Absolutely, I think in an ideal world it would. I'm not arguing against it. I just think in practice, it will tend to create issues which probably won't get resolved.
this is what I was referring to

someone else mentioned employers would have to be fair - yes, but that would not address the problem that 33% of your employees are crazy and/or delusional.

I don't think we should maintain bad policies because some people are crazy or whatever. In any case, that's not why salaries are secret. Employers would publish them in a heartbeat if it were profitable for them. They keep them secret because keeping people in the dark suppresses salaries.
>It would be interesting to see if you could meaningfully execute a company with total transparency but I don't think it would survive contact with reality.

Entire countries manage it. Sweden, Finland and Norway publish all income tax returns.

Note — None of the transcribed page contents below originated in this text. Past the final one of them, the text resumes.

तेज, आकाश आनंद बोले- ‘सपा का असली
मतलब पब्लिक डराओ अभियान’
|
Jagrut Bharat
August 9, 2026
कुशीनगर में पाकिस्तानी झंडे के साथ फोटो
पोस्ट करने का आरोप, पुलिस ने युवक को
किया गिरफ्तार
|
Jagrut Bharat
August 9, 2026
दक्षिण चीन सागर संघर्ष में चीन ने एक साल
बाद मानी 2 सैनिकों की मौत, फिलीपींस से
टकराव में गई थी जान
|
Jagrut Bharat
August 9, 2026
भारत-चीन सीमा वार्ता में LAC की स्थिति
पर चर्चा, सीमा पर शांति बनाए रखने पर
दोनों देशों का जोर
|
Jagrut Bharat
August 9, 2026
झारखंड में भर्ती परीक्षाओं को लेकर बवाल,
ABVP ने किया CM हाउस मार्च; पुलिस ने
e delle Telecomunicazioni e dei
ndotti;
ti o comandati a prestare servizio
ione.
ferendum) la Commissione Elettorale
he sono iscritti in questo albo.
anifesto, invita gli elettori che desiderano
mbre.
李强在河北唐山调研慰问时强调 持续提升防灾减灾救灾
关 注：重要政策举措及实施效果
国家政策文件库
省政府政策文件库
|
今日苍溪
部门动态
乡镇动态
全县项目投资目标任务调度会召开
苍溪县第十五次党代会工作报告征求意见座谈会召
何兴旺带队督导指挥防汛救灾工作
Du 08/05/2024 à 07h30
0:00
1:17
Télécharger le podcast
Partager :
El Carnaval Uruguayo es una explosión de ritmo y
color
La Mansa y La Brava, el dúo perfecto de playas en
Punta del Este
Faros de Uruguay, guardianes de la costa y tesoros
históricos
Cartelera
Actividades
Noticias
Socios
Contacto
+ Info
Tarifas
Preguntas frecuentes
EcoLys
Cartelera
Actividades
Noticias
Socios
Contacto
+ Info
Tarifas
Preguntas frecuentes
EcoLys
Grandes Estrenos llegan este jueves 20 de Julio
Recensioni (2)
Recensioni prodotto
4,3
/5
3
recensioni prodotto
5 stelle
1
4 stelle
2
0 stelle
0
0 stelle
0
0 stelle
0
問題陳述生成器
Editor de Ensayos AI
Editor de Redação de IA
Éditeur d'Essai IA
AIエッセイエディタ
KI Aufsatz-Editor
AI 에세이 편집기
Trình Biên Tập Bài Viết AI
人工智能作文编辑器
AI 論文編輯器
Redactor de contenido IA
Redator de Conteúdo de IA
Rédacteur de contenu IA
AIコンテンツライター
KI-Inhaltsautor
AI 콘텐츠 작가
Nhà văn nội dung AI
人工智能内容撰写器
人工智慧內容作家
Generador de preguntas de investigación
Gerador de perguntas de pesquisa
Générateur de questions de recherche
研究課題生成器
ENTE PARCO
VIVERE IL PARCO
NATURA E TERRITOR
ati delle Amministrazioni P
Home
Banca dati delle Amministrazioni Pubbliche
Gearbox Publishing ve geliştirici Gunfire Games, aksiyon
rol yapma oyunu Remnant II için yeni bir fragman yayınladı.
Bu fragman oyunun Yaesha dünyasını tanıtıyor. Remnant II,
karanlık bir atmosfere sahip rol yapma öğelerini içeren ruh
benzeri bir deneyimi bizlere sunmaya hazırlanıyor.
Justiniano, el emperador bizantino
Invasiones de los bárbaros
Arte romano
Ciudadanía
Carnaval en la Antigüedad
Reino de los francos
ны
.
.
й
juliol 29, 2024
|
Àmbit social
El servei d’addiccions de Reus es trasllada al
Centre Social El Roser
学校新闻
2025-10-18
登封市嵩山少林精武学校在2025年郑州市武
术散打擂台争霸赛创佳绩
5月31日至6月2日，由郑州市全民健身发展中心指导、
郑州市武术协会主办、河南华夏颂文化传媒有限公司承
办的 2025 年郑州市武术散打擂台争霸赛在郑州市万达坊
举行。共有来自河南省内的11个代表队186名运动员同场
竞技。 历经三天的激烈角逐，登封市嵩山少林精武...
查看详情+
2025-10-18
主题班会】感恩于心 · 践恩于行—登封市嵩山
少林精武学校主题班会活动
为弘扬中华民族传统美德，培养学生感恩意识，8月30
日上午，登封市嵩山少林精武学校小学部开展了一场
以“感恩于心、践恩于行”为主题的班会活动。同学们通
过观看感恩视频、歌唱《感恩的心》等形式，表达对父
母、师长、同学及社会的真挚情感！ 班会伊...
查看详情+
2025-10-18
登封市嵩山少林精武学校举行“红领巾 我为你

I work at a company where they're very transparent about bonuses. I've been told by the VP of my department that it's always advantageous to align my compensation with that of the higher-ups. They usually opt for higher base bonus percentage from their merit increases. Our base bonus percentage is not fixed. It can increase each year. You can start at a 9% bonus, but 3 years later it could be 15%.

Each year they announce how much, by percent, the bonus pool will be funded. And as long as I've worked there the bonus pool has been funded at >100%. The company is very fiscally responsible and they do everything in their power to meet their targets.

There are 4 categories of performance and if you meet the top two, you're guaranteed 100%. The policy for how much bonus % you receive is in the employee handbook. So your bonus is: (your base bonus percentage) * (performance percentage) * (bonus pool funding percentage) * (base salary). The only way you can get screwed is if you're tagged as underperforming. I've only known one person who's to ever receive that tag, and he was definitely underperforming.